(Stored records)
○ ○ ○ ○ ○

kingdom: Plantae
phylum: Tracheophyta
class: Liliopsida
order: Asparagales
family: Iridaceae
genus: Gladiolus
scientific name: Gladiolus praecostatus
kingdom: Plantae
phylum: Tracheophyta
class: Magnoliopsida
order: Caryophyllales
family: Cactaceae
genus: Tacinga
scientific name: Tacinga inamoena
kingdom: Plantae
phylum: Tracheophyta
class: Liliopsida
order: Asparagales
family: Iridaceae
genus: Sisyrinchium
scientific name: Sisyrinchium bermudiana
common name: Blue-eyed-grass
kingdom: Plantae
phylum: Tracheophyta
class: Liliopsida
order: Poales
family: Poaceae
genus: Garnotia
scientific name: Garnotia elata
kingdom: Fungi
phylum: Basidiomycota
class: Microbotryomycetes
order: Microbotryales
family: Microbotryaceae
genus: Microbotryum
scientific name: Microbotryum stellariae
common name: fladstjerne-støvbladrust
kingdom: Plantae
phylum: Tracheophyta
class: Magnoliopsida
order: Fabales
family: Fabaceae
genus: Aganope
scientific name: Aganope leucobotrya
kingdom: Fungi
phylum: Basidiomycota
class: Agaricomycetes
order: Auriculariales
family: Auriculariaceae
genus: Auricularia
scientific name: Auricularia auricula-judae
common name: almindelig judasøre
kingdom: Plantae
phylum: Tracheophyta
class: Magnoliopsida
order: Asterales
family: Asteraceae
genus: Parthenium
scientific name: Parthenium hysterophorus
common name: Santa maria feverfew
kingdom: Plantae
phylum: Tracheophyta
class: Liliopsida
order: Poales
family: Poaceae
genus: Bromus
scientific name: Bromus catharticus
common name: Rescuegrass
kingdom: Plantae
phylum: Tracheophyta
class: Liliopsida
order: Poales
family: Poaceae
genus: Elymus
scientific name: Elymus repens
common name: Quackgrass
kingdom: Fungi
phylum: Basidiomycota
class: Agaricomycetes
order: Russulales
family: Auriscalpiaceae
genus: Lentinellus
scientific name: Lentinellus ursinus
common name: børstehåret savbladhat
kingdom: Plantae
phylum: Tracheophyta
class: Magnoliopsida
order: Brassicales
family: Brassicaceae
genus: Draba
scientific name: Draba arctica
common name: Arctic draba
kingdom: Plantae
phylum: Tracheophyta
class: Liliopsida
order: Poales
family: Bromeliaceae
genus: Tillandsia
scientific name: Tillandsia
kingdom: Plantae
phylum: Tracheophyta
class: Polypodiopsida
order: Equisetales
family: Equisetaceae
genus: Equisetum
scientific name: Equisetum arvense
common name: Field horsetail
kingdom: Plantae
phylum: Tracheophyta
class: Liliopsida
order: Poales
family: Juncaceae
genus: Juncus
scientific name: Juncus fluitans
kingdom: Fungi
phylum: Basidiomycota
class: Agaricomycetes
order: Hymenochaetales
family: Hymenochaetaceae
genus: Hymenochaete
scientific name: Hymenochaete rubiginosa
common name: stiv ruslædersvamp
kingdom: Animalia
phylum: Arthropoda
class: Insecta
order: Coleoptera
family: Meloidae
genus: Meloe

○ ○ ○ ○ ○

**DIRECTIONS FOR THIS TASK:** Reproduce every line of the data above word for word, from the first to the last.

**EXERCISE SOLUTION:**
kingdom: Plantae
phylum: Tracheophyta
class: Liliopsida
order: Asparagales
family: Iridaceae
genus: Gladiolus
scientific name: Gladiolus praecostatus
kingdom: Plantae
phylum: Tracheophyta
class: Magnoliopsida
order: Caryophyllales
family: Cactaceae
genus: Tacinga
scientific name: Tacinga inamoena
kingdom: Plantae
phylum: Tracheophyta
class: Liliopsida
order: Asparagales
family: Iridaceae
genus: Sisyrinchium
scientific name: Sisyrinchium bermudiana
common name: Blue-eyed-grass
kingdom: Plantae
phylum: Tracheophyta
class: Liliopsida
order: Poales
family: Poaceae
genus: Garnotia
scientific name: Garnotia elata
kingdom: Fungi
phylum: Basidiomycota
class: Microbotryomycetes
order: Microbotryales
family: Microbotryaceae
genus: Microbotryum
scientific name: Microbotryum stellariae
common name: fladstjerne-støvbladrust
kingdom: Plantae
phylum: Tracheophyta
class: Magnoliopsida
order: Fabales
family: Fabaceae
genus: Aganope
scientific name: Aganope leucobotrya
kingdom: Fungi
phylum: Basidiomycota
class: Agaricomycetes
order: Auriculariales
family: Auriculariaceae
genus: Auricularia
scientific name: Auricularia auricula-judae
common name: almindelig judasøre
kingdom: Plantae
phylum: Tracheophyta
class: Magnoliopsida
order: Asterales
family: Asteraceae
genus: Parthenium
scientific name: Parthenium hysterophorus
common name: Santa maria feverfew
kingdom: Plantae
phylum: Tracheophyta
class: Liliopsida
order: Poales
family: Poaceae
genus: Bromus
scientific name: Bromus catharticus
common name: Rescuegrass
kingdom: Plantae
phylum: Tracheophyta
class: Liliopsida
order: Poales
family: Poaceae
genus: Elymus
scientific name: Elymus repens
common name: Quackgrass
kingdom: Fungi
phylum: Basidiomycota
class: Agaricomycetes
order: Russulales
family: Auriscalpiaceae
genus: Lentinellus
scientific name: Lentinellus ursinus
common name: børstehåret savbladhat
kingdom: Plantae
phylum: Tracheophyta
class: Magnoliopsida
order: Brassicales
family: Brassicaceae
genus: Draba
scientific name: Draba arctica
common name: Arctic draba
kingdom: Plantae
phylum: Tracheophyta
class: Liliopsida
order: Poales
family: Bromeliaceae
genus: Tillandsia
scientific name: Tillandsia
kingdom: Plantae
phylum: Tracheophyta
class: Polypodiopsida
order: Equisetales
family: Equisetaceae
genus: Equisetum
scientific name: Equisetum arvense
common name: Field horsetail
kingdom: Plantae
phylum: Tracheophyta
class: Liliopsida
order: Poales
family: Juncaceae
genus: Juncus
scientific name: Juncus fluitans
kingdom: Fungi
phylum: Basidiomycota
class: Agaricomycetes
order: Hymenochaetales
family: Hymenochaetaceae
genus: Hymenochaete
scientific name: Hymenochaete rubiginosa
common name: stiv ruslædersvamp
kingdom: Animalia
phylum: Arthropoda
class: Insecta
order: Coleoptera
family: Meloidae
genus: Meloe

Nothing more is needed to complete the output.